I takes time to get used to cycling with someone else again, but it happens and is good.  From a height of 1700m we see snow by the road and spend the night in a camping bungalow with a permanently open window.  There's frost in the morning.  The Arid Plateau appears before us, and so does The Wind.  In our faces, we can only churn through at less than 10mph.  I fix a puncture and struggle to catch up with Francis.  The Plateau is an endless succession of almost imperceptible rises, just enough to provide a horizon to aim for and to conceal the maddening vastness still to cover.

Beginning of the Plateau.  It just gets worse round the corner.

We arrive in Zeida, find a room and are escorted to the Hammam.  Heaven!  The communal bath-house of the town is heated by a wood fire and is so welcome after the struggle earlier.  Bucket after bucket of hot water is poured over me and I am clean again.

The Wind wins, and we get a bus over the mountains ahead.  While looking for accommodation Francis hears of a natural hot spring, so we visit.  Unbelievably hot water!  We all sit around the steaming pool in the middle of the room.  Occasionally someone hops in and comes straight back out.  I use buckets to acclimatise myself but still can barely stand to be completely submerged.  It feels like the skin has been flayed from my shins!


Gorge du Ziz
Scooting down the Gorge du Ziz is a pleasure, providing shelter from the wind, easy downhill cycling and things to look at.  Towards the Sahara we go, passing Date palms and rows of tanks, waiting for a desert war.  How close are we to Algeria?  Close, but far enough (we hope).
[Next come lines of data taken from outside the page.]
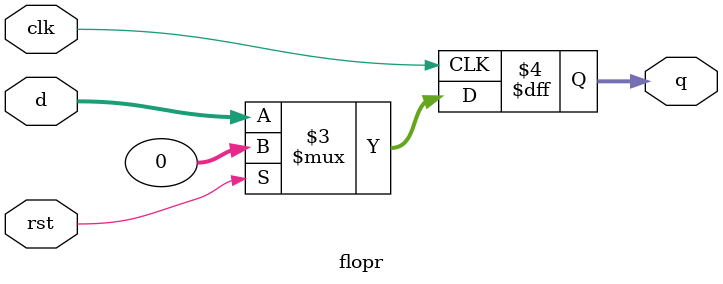
<source format=v>
module flopr(clk, rst, d, q);
	parameter width = 32;
	
	input clk;
	input rst;
	input [width - 1:0] d;
	output reg [width - 1:0] q;
	
	always@(posedge clk)
		begin
		q <= (rst == 1) ? 0 : d;
		end
endmodule
</source>
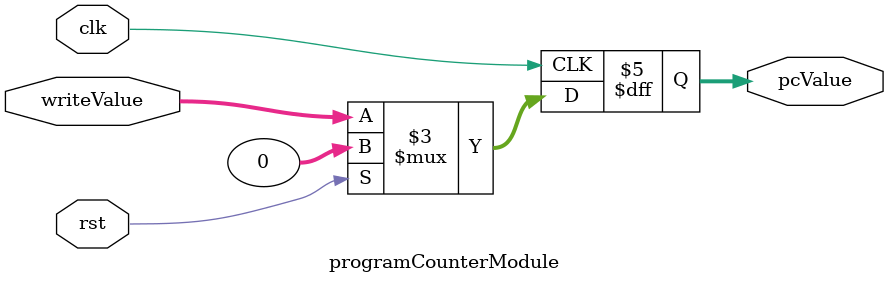
<source format=v>

/*Note: The PC is implemented as a dedicated register module (pcReg) instead of being stored
in the general-purpose register file. This isolates control flow updates (branches, jumps)
from ALU and data-path writes, preventing port contention and simplifying fetch logic.
*/

module programCounterModule(
    input clk,
    input rst, 

    input [31:0] writeValue,

    output reg [31:0] pcValue    

);


    always @(posedge clk) begin
        if (rst) begin 
            pcValue <= 0; 
        end else begin 
            pcValue <= writeValue; 
        end
    end


endmodule



</source>
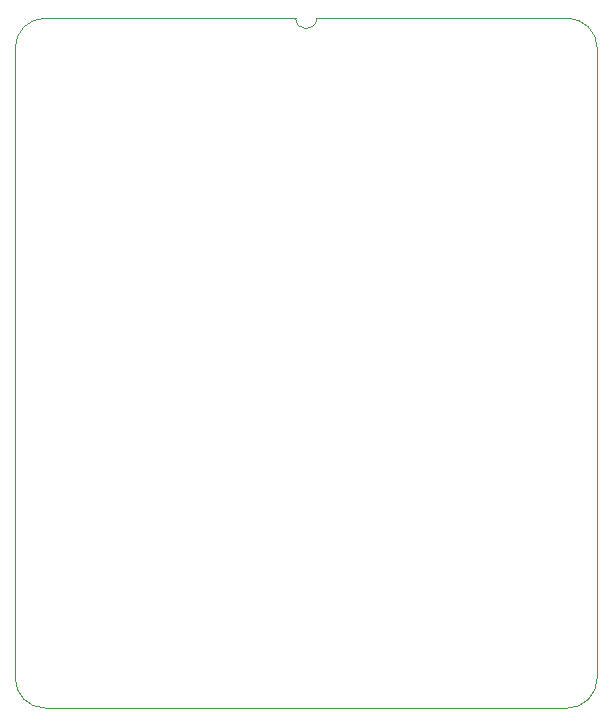
<source format=gm1>
%TF.GenerationSoftware,KiCad,Pcbnew,7.0.5*%
%TF.CreationDate,2024-02-09T14:35:09+02:00*%
%TF.ProjectId,GPIO 16bit,4750494f-2031-4366-9269-742e6b696361,V0*%
%TF.SameCoordinates,Original*%
%TF.FileFunction,Profile,NP*%
%FSLAX46Y46*%
G04 Gerber Fmt 4.6, Leading zero omitted, Abs format (unit mm)*
G04 Created by KiCad (PCBNEW 7.0.5) date 2024-02-09 14:35:09*
%MOMM*%
%LPD*%
G01*
G04 APERTURE LIST*
%TA.AperFunction,Profile*%
%ADD10C,0.100000*%
%TD*%
G04 APERTURE END LIST*
D10*
X136271000Y-48260000D02*
G75*
G03*
X138049000Y-48260000I889000J0D01*
G01*
X159258000Y-48260000D02*
X138049000Y-48260000D01*
X115062000Y-48260000D02*
G75*
G03*
X112522000Y-50800000I0J-2540000D01*
G01*
X112522000Y-50800000D02*
X112522000Y-104140000D01*
X112522000Y-104140000D02*
G75*
G03*
X115062000Y-106680000I2540000J0D01*
G01*
X159258000Y-106680000D02*
G75*
G03*
X161798000Y-104140000I0J2540000D01*
G01*
X159258000Y-106680000D02*
X115062000Y-106680000D01*
X136271000Y-48260000D02*
X115062000Y-48260000D01*
X161798000Y-50800000D02*
G75*
G03*
X159258000Y-48260000I-2540100J-100D01*
G01*
X161798000Y-50800000D02*
X161798000Y-104140000D01*
M02*

</source>
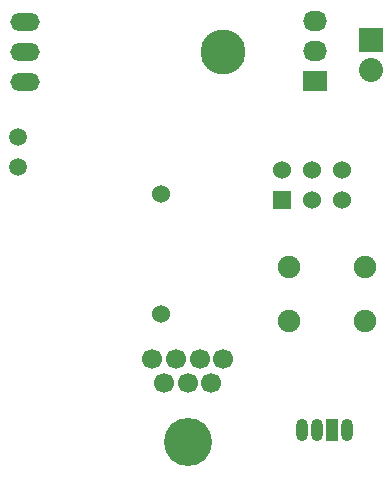
<source format=gbr>
G04 #@! TF.GenerationSoftware,KiCad,Pcbnew,(2017-09-19 revision dddaa7e69)-makepkg*
G04 #@! TF.CreationDate,2017-11-10T03:38:53+01:00*
G04 #@! TF.ProjectId,EPSON_STYLUS_DX4050_INK_CHIP_RESETTER,4550534F4E5F5354594C55535F445834,1*
G04 #@! TF.SameCoordinates,Original*
G04 #@! TF.FileFunction,Soldermask,Bot*
G04 #@! TF.FilePolarity,Negative*
%FSLAX46Y46*%
G04 Gerber Fmt 4.6, Leading zero omitted, Abs format (unit mm)*
G04 Created by KiCad (PCBNEW (2017-09-19 revision dddaa7e69)-makepkg) date 11/10/17 03:38:53*
%MOMM*%
%LPD*%
G01*
G04 APERTURE LIST*
%ADD10C,1.905000*%
%ADD11C,1.524000*%
%ADD12R,2.032000X2.032000*%
%ADD13O,2.032000X2.032000*%
%ADD14R,2.032000X1.727200*%
%ADD15O,2.032000X1.727200*%
%ADD16O,2.499360X1.501140*%
%ADD17C,3.799840*%
%ADD18C,1.501140*%
%ADD19R,1.524000X1.524000*%
%ADD20C,1.700000*%
%ADD21O,1.000000X1.900000*%
%ADD22R,1.000000X1.900000*%
%ADD23C,4.064000*%
G04 APERTURE END LIST*
D10*
X167248660Y-107752100D03*
X160802140Y-107752100D03*
X167299460Y-112247900D03*
X160850400Y-112247900D03*
D11*
X150000000Y-101520000D03*
X150000000Y-111680000D03*
D12*
X167750000Y-88500000D03*
D13*
X167750000Y-91040000D03*
D14*
X163000000Y-92000000D03*
D15*
X163000000Y-89460000D03*
X163000000Y-86920000D03*
D16*
X138500000Y-89500000D03*
X138500000Y-86960000D03*
X138500000Y-92040000D03*
D17*
X155264000Y-89500000D03*
D18*
X137900000Y-99240000D03*
X137900000Y-96700000D03*
D19*
X160210000Y-102020000D03*
D11*
X160210000Y-99480000D03*
X162750000Y-102020000D03*
X162750000Y-99480000D03*
X165290000Y-102020000D03*
X165290000Y-99480000D03*
D20*
X155250000Y-115500000D03*
X153250000Y-115500000D03*
X151250000Y-115500000D03*
X149250000Y-115500000D03*
X154250000Y-117500000D03*
X152250000Y-117500000D03*
X150250000Y-117500000D03*
D21*
X165750000Y-121500000D03*
D22*
X164480000Y-121500000D03*
D21*
X163210000Y-121500000D03*
X161940000Y-121500000D03*
D23*
X152250000Y-122500000D03*
M02*

</source>
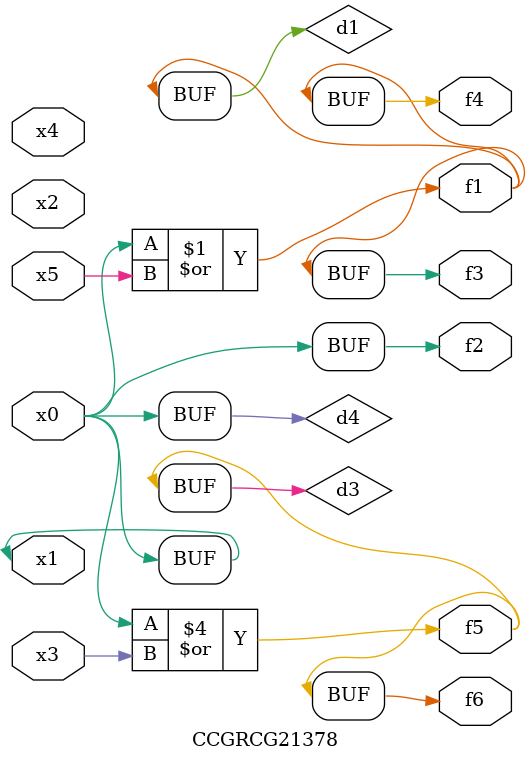
<source format=v>
module CCGRCG21378(
	input x0, x1, x2, x3, x4, x5,
	output f1, f2, f3, f4, f5, f6
);

	wire d1, d2, d3, d4;

	or (d1, x0, x5);
	xnor (d2, x1, x4);
	or (d3, x0, x3);
	buf (d4, x0, x1);
	assign f1 = d1;
	assign f2 = d4;
	assign f3 = d1;
	assign f4 = d1;
	assign f5 = d3;
	assign f6 = d3;
endmodule

</source>
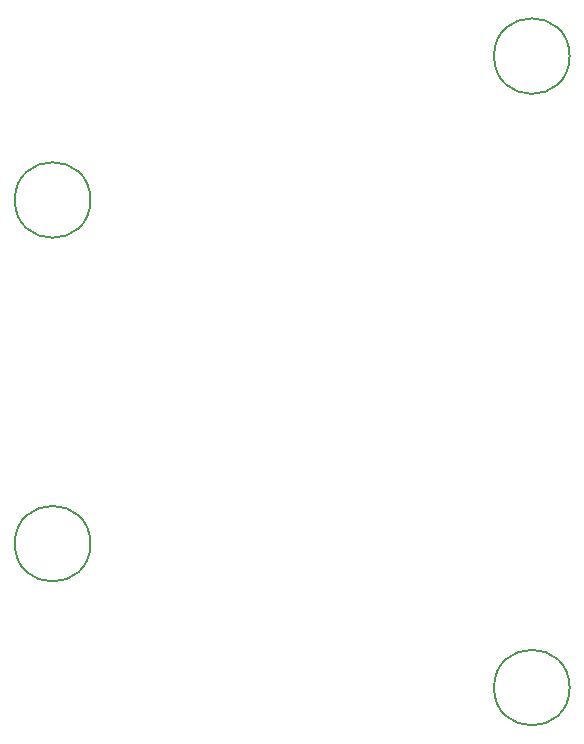
<source format=gbr>
%TF.GenerationSoftware,KiCad,Pcbnew,7.0.6*%
%TF.CreationDate,2023-11-19T20:23:39+09:00*%
%TF.ProjectId,PowerSupply_20230505,506f7765-7253-4757-9070-6c795f323032,rev?*%
%TF.SameCoordinates,Original*%
%TF.FileFunction,Other,Comment*%
%FSLAX46Y46*%
G04 Gerber Fmt 4.6, Leading zero omitted, Abs format (unit mm)*
G04 Created by KiCad (PCBNEW 7.0.6) date 2023-11-19 20:23:39*
%MOMM*%
%LPD*%
G01*
G04 APERTURE LIST*
%ADD10C,0.150000*%
G04 APERTURE END LIST*
D10*
%TO.C,REF\u002A\u002A*%
X62626680Y-92182264D02*
G75*
G03*
X62626680Y-92182264I-3200000J0D01*
G01*
X103200000Y-133464528D02*
G75*
G03*
X103200000Y-133464528I-3200000J0D01*
G01*
X103200000Y-80000000D02*
G75*
G03*
X103200000Y-80000000I-3200000J0D01*
G01*
X62626680Y-121282264D02*
G75*
G03*
X62626680Y-121282264I-3200000J0D01*
G01*
%TD*%
M02*

</source>
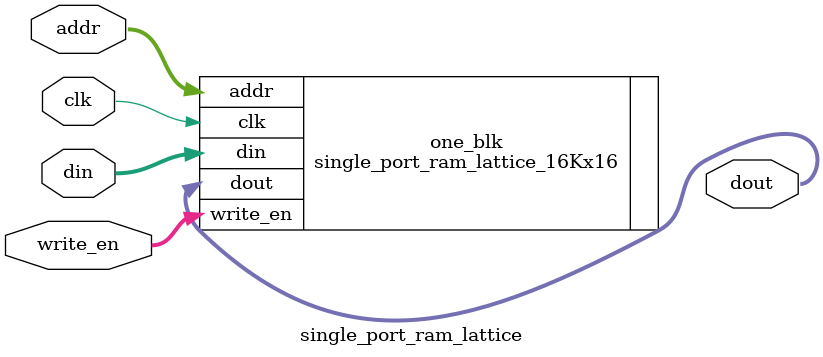
<source format=v>

/*
###############################################################################
# Copyright (c) 2018, PulseRain Technology LLC 
#
# Licensed under the Apache License, Version 2.0 (the "License");
# you may not use this file except in compliance with the License.
# You may obtain a copy of the License at
#
#     http://www.apache.org/licenses/LICENSE-2.0
#
# Unless required by applicable law or agreed to in writing, software
# distributed under the License is distributed on an "AS IS" BASIS,
# WITHOUT WARRANTIES OR CONDITIONS OF ANY KIND, either express or implied.
# See the License for the specific language governing permissions and
# limitations under the License.
#
###############################################################################
*/

`default_nettype none

module single_port_ram_lattice #(parameter ADDR_WIDTH = 14, DATA_WIDTH = 16) (
            input  wire [ADDR_WIDTH - 1 : 0]         addr,
            input  wire [DATA_WIDTH - 1 : 0]         din,
            input  wire [DATA_WIDTH / 8 - 1 : 0]     write_en, 
            input  wire                              clk,
            output wire [DATA_WIDTH - 1 : 0]         dout
);

     single_port_ram_lattice_16Kx16 one_blk (
                .addr       (addr),
                .din        (din),
                .write_en   (write_en),
                .clk        (clk),
                .dout       (dout));
                
endmodule



`default_nettype wire

</source>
The numbers of 4x4s increase.  We see more sand.  The sky gets more blue.  We're in the desert!  Sand dunes appear above the haze.  We stay in the Auberge la Source on the edge of the Dunes.  The sand is orange, there are camels everywhere and the stars are brighter than I remember seeing anywhere else.  We hopped on a few camels and moved out into the Dunes for a night in a Berber tent.


Sunrise over Algeria

Berber tent

A sunset and a sunrise later we came back to civilisation and planned our route to Marrakech.  All it took was a few more days of monotonous wind-in-the-face cycling, a madly long bus journey and we had arrived.

My cycle had finished.

I met Riley at the airport and we did a 3-day tour of the museums and other tourist attractions.  The Majorelle Gardens were my highlight, you should see it! Such a calm place and one of the best museums of the city.

So we got on the plane to Gatwick and the greenness of England left me slackjawed.  I had found a cheap ticket for the train to the Lakes that happened to allow me into First Class, a lucky boon as the train was completely bunged with people!

Haircut and shave!

Thanks for reading all these essays, for all the wee messages along the way and for donating so much via JustGiving.

I've finally got nothing else to say!